Work task 1
List every term that the passage on the Notes defines in quotation marks, giving each term once.
Work task 2
Please say whether each statement agrees with the passage on the Notes. Answer yes or no, and quote the words that decide it.
(a) The Term Sheet is attached as Exhibit A.
(b) A Reverse Merger is one of the events collectively called a "Liquidity Event."
(c) The Notes are convertible into shares of preferred stock.
Work task 3
Answer these questions from the passage on the Notes.
(a) Where is a more detailed description of the Notes found?
(b) What term is given to common stock of a SPAC or Pubco?
(c) What is collectively referred to as the "Conversion Shares"?

Supplied passage
For a more detailed description of the Notes see the Term Sheet attached hereto as Exhibit A. The Notes and the shares of Common Stock or common stock of a SPAC or Pubco (“Successor Common Stock”) into which the Notes are convertible are sometimes referred to herein as the “Securities.” The above referenced IPO, SPAC acquisition or Reverse Merger is sometimes hereinafter collectively referred to as a “Liquidity Event” and the Company Common Stock or Successor Common Stock into which the Notes are convertible are sometimes collectively referred to herein as the “Conversion Shares”). The Notes and the Conversion Shares are sometimes collectively referred to herein as the “Securities.”

Source data
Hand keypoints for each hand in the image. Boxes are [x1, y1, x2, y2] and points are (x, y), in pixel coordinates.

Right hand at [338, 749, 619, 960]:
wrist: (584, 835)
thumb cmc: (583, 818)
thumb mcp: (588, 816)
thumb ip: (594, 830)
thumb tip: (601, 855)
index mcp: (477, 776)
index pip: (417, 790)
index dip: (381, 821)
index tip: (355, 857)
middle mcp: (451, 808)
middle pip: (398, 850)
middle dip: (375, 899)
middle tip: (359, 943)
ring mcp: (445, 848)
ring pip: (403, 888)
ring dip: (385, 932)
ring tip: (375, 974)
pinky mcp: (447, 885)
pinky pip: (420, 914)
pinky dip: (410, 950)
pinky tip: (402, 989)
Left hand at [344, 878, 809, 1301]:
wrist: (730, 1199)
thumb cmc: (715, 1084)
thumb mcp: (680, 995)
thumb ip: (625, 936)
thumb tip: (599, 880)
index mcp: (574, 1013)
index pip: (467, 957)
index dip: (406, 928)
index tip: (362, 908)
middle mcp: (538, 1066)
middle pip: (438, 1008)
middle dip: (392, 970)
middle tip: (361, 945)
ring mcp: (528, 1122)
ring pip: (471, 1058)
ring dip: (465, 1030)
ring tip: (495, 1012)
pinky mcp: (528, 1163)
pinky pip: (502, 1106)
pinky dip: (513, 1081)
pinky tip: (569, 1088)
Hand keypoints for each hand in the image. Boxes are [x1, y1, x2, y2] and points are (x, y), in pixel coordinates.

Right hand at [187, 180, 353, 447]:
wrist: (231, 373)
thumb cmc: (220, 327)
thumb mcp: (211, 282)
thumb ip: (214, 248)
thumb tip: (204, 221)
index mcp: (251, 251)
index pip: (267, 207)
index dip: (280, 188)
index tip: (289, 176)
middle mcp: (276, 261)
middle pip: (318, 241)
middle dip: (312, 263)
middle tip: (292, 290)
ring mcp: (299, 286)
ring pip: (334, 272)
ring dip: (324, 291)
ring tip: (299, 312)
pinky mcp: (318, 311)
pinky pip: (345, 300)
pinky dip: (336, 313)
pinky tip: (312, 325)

Exercise answer 1
Successor Common Stock
Securities
Liquidity Event
Conversion Shares

Exercise answer 2
(a) Yes: "see the Term Sheet attached hereto as Exhibit A"
(b) Yes: "The above referenced IPO, SPAC acquisition or Reverse Merger is sometimes hereinafter collectively referred to as a “Liquidity Event”"
(c) No: "the shares of Common Stock or common stock of a SPAC or Pubco (“Successor Common Stock”) into which the Notes are convertible"

Exercise answer 3
(a) In the Term Sheet attached as Exhibit A.
(b) "Successor Common Stock."
(c) The Company Common Stock or Successor Common Stock into which the Notes are convertible.